Demetia – 21. Oktober
Das Feuermädchen kam tanzend nach Hause.
Wir sind in einem Hotel in der Nähe eingezogen, um sie unbemerkt beobachten zu können. Gestern hat sie offenbar ihre Prüfung gemacht, für die sie gelernt hatte.
Und sie hat bestanden. Heute, keinen Tag später, verlässt sie mit gepackten Taschen das Haus.
„Mitja!“, schnell wecke ich Dimitri. „Sie geht! Wir müssen hinterher.“
Schlaftrunken öffnet mein Bruder die Augen. Wir haben zum Glück kein Gepäck, weswegen wir mehr oder weniger aus dem Fenster springen und hinter dem Feuermädchen her rennen.
Okay, wir nehmen die Treppe, und als wir auf der Straße ankommen, ist das Mädchen außer Sicht.
„Nimm ihre Spur auf!“, dränge ich Dimitri.
Das Mädchen, eher eine junge Frau, hat ihre Kräfte schnell zu nutzen gelernt. Offenbar muss sie nicht schlafen, solange Kerzen in ihrer Nähe brennen. Dadurch konnte sie Tag und Nacht lernen, während ich mit Dimitri Schichten einlegen musste.
Verflucht, hat sie es eilig. Offenbar ist etwas sehr wichtig an diesem Waisenhaus. Ich habe gesehen, wie sie die Fahrkarten bereit gelegt hat, noch bevor sie zur Prüfung marschiert ist.
Ihre Haare sind heller geworden. Ich habe darauf geachtet, weil sowohl Dimitri als auch ich uns verändert haben. Unsere Haut ist kupferfarben geworden und unsere Haare lockig und braun. Aber offenbar hängen diese Veränderungen mit unseren Elementen zusammen.
Deshalb sehen Dimitri und ich jetzt mehr denn je wie Zwillinge aus – nur meine Haare sind ein wenig länger und mein Gesicht ein bisschen schmaler. Sonst würden wir uns noch gegenseitig verwechseln.

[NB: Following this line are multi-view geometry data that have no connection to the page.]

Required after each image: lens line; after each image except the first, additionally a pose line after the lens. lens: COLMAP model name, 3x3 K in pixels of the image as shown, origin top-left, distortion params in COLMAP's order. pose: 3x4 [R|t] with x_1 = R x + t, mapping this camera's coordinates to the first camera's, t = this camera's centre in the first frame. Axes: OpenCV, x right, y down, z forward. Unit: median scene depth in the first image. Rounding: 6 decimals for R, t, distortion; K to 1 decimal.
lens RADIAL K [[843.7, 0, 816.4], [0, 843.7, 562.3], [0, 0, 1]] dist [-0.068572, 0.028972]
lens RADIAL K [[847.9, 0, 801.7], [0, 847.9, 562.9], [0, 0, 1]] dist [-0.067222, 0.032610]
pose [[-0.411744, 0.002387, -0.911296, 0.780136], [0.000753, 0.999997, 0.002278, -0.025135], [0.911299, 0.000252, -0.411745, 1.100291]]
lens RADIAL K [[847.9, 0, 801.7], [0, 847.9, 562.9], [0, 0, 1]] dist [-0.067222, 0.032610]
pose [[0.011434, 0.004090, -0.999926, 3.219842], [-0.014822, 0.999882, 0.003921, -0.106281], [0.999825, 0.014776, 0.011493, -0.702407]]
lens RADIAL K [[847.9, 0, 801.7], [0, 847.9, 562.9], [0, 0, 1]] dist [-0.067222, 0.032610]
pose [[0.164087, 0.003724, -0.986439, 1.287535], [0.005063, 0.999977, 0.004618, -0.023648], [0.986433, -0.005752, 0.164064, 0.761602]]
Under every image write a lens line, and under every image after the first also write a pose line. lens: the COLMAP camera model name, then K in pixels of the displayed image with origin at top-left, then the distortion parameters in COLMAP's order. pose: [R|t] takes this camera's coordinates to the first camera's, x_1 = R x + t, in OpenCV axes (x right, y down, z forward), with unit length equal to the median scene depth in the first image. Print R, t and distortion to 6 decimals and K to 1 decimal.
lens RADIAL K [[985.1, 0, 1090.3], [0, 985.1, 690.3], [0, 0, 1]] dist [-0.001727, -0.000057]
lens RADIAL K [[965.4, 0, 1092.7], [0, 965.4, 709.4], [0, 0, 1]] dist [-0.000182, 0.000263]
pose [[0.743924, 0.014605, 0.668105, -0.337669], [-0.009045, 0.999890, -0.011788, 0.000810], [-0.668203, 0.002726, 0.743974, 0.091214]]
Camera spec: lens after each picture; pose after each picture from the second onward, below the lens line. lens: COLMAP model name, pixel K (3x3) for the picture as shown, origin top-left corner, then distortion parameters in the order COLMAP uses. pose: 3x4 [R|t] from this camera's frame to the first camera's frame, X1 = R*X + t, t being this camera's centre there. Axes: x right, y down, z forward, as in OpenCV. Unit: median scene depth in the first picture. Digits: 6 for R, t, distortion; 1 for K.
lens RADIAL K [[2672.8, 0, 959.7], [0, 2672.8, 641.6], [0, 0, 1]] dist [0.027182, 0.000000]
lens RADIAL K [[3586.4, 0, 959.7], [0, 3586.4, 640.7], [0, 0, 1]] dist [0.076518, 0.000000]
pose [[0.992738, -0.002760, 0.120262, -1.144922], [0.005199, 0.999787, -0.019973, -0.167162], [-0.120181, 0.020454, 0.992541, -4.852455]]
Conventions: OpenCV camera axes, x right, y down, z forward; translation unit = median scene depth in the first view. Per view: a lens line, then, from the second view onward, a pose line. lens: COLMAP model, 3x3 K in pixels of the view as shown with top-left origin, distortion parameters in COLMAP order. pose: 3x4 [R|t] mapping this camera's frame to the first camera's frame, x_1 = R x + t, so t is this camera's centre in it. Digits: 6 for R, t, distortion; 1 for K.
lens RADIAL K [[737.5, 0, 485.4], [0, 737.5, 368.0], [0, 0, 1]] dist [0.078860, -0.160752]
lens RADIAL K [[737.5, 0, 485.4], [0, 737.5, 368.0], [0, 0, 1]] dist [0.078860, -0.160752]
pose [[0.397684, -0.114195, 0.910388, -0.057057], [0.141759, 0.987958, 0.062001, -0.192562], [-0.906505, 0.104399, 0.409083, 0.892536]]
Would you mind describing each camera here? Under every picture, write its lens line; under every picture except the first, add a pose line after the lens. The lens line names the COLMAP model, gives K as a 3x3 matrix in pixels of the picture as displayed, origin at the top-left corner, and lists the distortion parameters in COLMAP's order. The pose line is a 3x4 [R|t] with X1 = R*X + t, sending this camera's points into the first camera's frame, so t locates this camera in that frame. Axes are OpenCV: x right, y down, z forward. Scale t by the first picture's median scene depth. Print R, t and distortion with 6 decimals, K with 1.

Dimitri hatte kurz die Augen geschlossen und öffnet sie jetzt wieder: „Sie ist die Straße runter zum Bahnhof“, informiert er mich und rennt los. Ich folge ihm.
Wir hetzten durch die Straßen. Menschen springen uns mit wütenden Flüchen aus dem Weg. Wir achten kaum darauf – immerhin haben wir eine Magierin einzuholen!
Doch als wir den Bahnhof erreichen, flucht Dimitri herzhaft, sodass ich ihn entsetzt ansehe.
„Sie ist weg!“, er deutet auf eine Schwebebahn über unseren Köpfen, die soeben den Bahnhof verlässt. „Wir haben sie verpasst.“
Ich kann in der überfüllten Bahn nicht viel erkennen, aber ich glaube Dimitri sofort. Ich sehe mich um: „Wir könnten ein Taxi nehmen. Oder wir suchen uns auf gut Glück einen Schnellzug oder Shuffel Richtung Dänemark. Wir könnten auch den UICE nehmen.“
Ich krame in meiner Tasche nach unserem letzten Geld. Es ist niemals genug, für jede Möglichkeit.
Dimitri seufzt: „Nein, sie ist weg.“
Er wirkt abgelenkt. Unruhig sieht er sich auf dem großen Platz vor dem Bahnhof um.
Dann bemerke ich es auch: Es ist windig geworden. Menschen legen ihre Schirme zusammen, als sich zu dem allgegenwärtigen Nieselregen plötzlich Windböen gesellen, dass die Schwebebahnen über unseren Köpfen wackeln wie Wäsche an der Leine. Ich sehe noch, wie die Bahn mit unserem Feuermädchen darin unbeschadet auf die höheren und stabileren Fernfahrtlinien gelangt, dann kracht nicht weit von uns entfernt etwas auf den Boden.
Eine Satellitenschüssel.
„Demia!“, schreit Dimitri. „Es ist der Sturmsohn!“
Ich sehe in den aufgewühlten Himmel und weiß, dass Dimitri recht hat. Düstere Wolken ballen sich zu einem Sturm zusammen, Blitze zucken, der Regen wird stärker, bis man kaum zwei Meter weit sehen kann.
Das kann nur das Werk eines Element-Kindes sein. Er muss uns verfolgt haben.
„Warum greift er uns an?“, frage ich.